Dentro das quatro linhas, a sede por entender o jogo já rendia frutos. Tite orientava os companheiros, falava sobre o posicionamento, funcionava como um técnico dentro de campo. João Paulo garante que ele já tinha "um jeito diferente de falar":
– Era uma inteligência acima da média.
Na final do Brasileirão, o título escapa por muito pouco
Contrariando as expectativas, o Guarani chegou à final do Campeonato Brasileiro. Na primeira partida da decisão com o São Paulo, no Morumbi, houve empate em 1 a 1. Em 25 de fevereiro de 1987, no Brinco de Ouro, Tite disputou o jogo mais importante de sua carreira, o segundo da decisão, em que foi escalado como titular ao lado de Tosin e Boiadeiro.
O Guarani foi para cima desde o início. A um minuto, Zé Mário entrou pela esquerda e cruzou forte. A bola passou pelo goleiro Gilmar e Nelsinho mandou contra. O gol fez o Brinco de Ouro explodir de felicidade, mas a festa durou pouco: Bernardo empatou a oito minutos.
No segundo tempo, o Guarani pressionou e criou oportunidades. Aos 30 minutos, o lance que ficou na memória de todo torcedor do clube que acompanhou aquela final: João Paulo foi derrubado na área por Bernardo, mas o árbitro José Assis Aragão não marcou o pênalti. O empate em 1 a 1 levou a decisão à prorrogação e, no tempo extra, Tite foi substituído por Vagner.
O São Paulo já havia passado à frente no placar, com gol de Pita, quando Vagner foi expulso por reclamação (segundo ele, respondendo a uma ofensa de Aragão). Mesmo com 10, o Guarani encontrou forças para virar, com gols de Boiadeiro e João Paulo.
O fim da prorrogação se aproximava e Tite, exultante, acompanhava os minutos finais. Conversava com Vagner à beira do campo e distraiu o olhar por um instante. Quando levantou a cabeça para fitar o campo novamente, viu Careca na área, preparando um foguete de pé esquerdo que empatou a prorrogação a um minuto do final. Nos pênaltis, o São Paulo levou a melhor e acabou com o sonho do título brasileiro.
Luta para voltar, nascimento de Matheus e retorno ao RS
Passada a frustração, o Guarani seguiu o rumo na temporada 1987, com Tite participando de jogos do Campeonato Paulista e da Libertadores. O fantasma das lesões, porém, retornaria em julho.

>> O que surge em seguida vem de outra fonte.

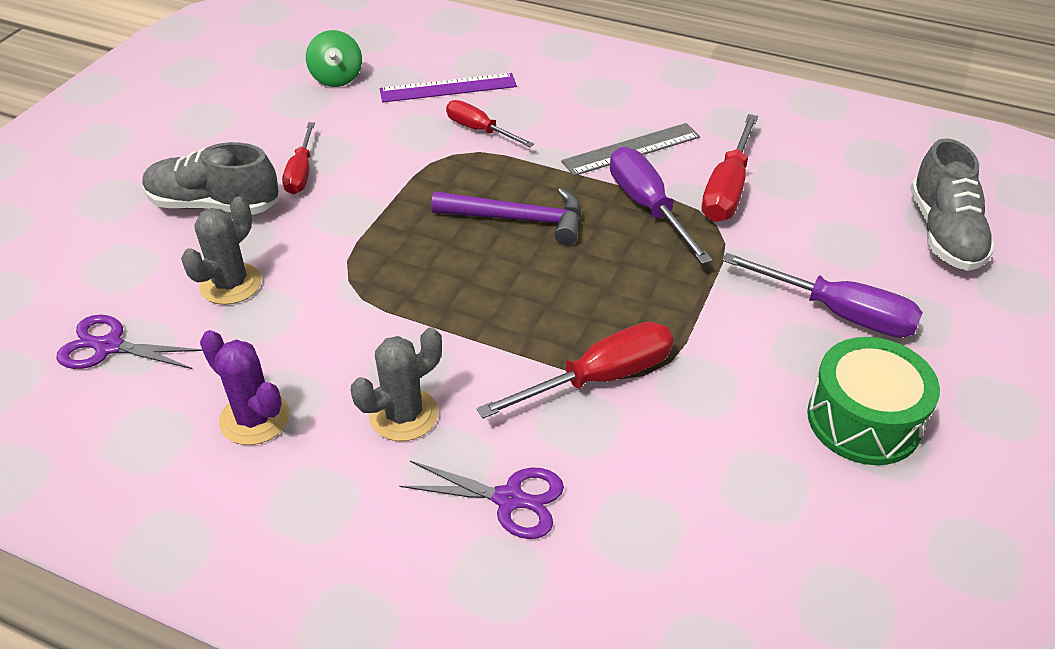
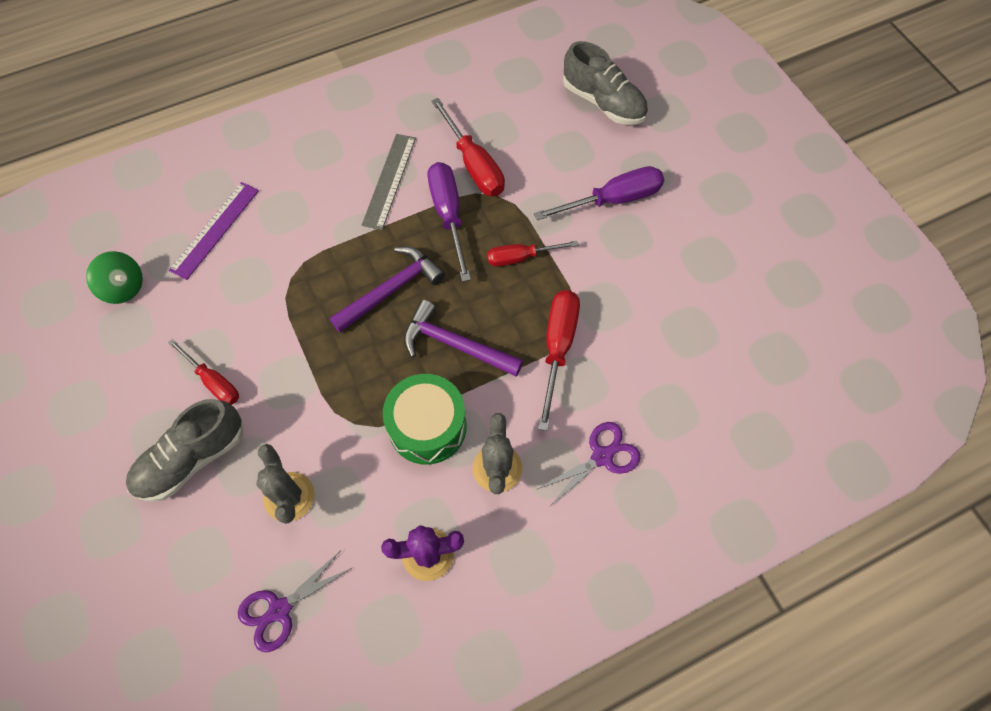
camera: 50 degrees left, 20 degrees up
red screwdriver [446,100,534,147] -> red screwdriver moved to [487,241,578,267]
purple screwdriver [610,147,712,264] -> purple screwdriver turned 60 degrees clockwise [428,162,471,282]
green drum [807,337,940,465] -> green drum moved to [383,374,467,465]
none -> purple hammer [404,300,523,377]

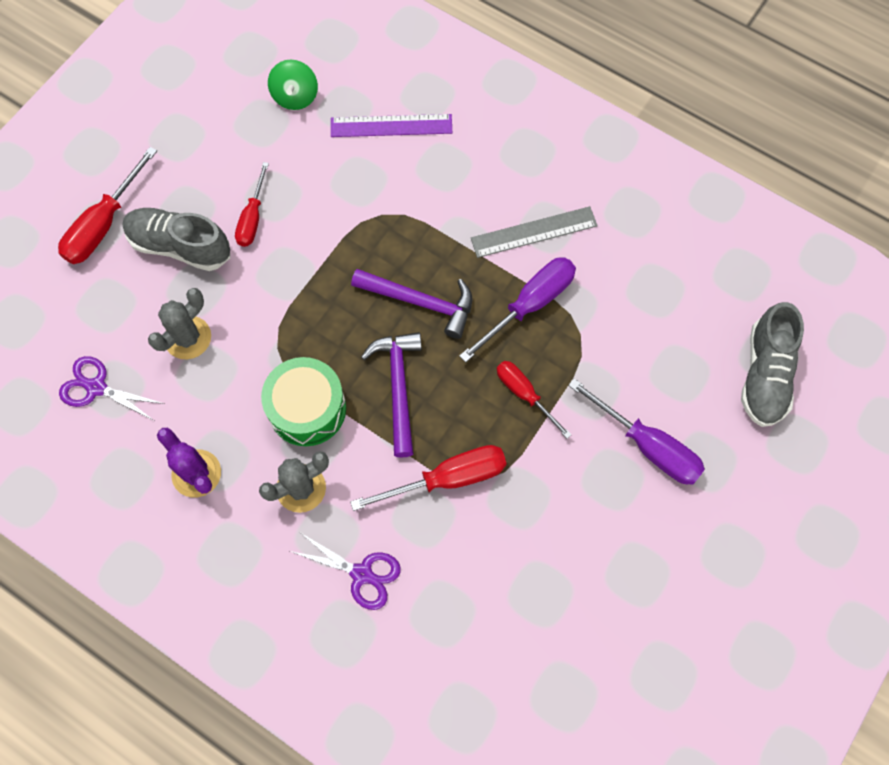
camera: 60 degrees right, 5 degrees up
red screwdriver [431,98,505,196] -> red screwdriver moved to [58,147,157,264]

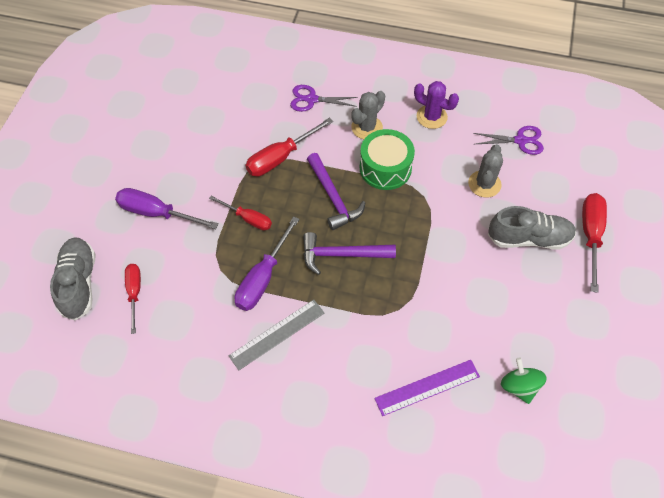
camera: 160 degrees right, 10 degrees down
red screwdriver [235,162,269,247] -> red screwdriver moved to [125,264,141,334]

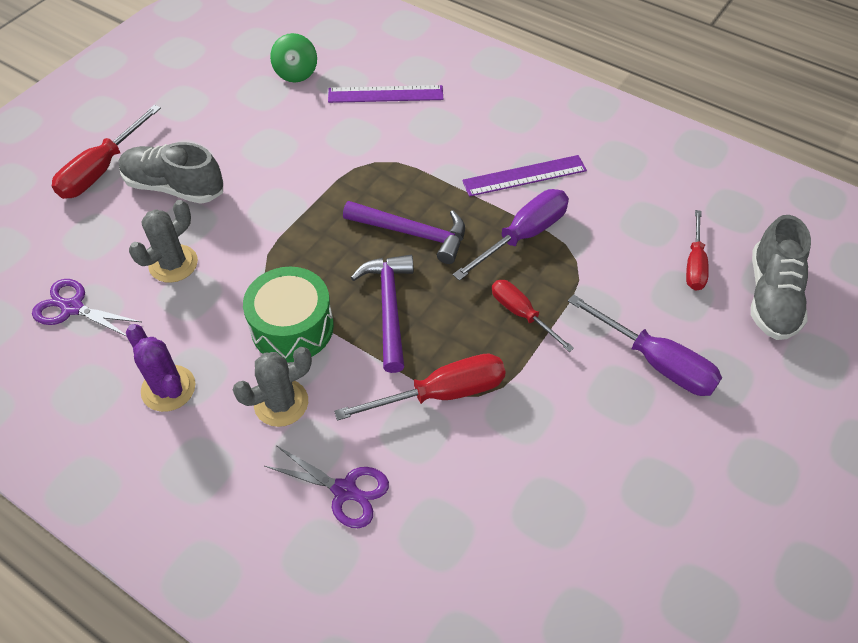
camera: 160 degrees left, 5 degrees down
grey ruler [229,300,324,370] -> purple ruler [462,155,587,197]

Mais uma vez, um buraco no gramado o vitimou. Contra o Mogi Mirim, Tite sofreu uma entorse no joelho direito ao pisar em uma parte irregular do campo. Dali em diante, nunca mais teve sequência pelo clube.
O que não significa que não tenha lutado para isso. O trabalho na fisioterapia seguia intenso e as tentativas de retornar não cessavam. Frias lembra de uma ocasião em que passou pelo vestiário e viu, na lista de relacionados para um jogo, o nome de Tite. Correu para encontrá-lo e dar a notícia, ao que os dois se abraçaram e caíram no choro.
Tite entrou em campo pela última vez com a camisa do Guarani em 14 de setembro de 1988, quando substituiu Albéris na derrota para o San Lorenzo que tirou o clube da Libertadores daquele ano. Àquela altura, sentia dores nos joelhos a cada treino.
No ano seguinte, em 1989, nasceu Matheus, seu primeiro filho. As dores e a necessidade de estar próximo à família alimentaram o desejo de retornar ao Rio Grande do Sul. Seis anos após a saída, voltava ao Esportivo.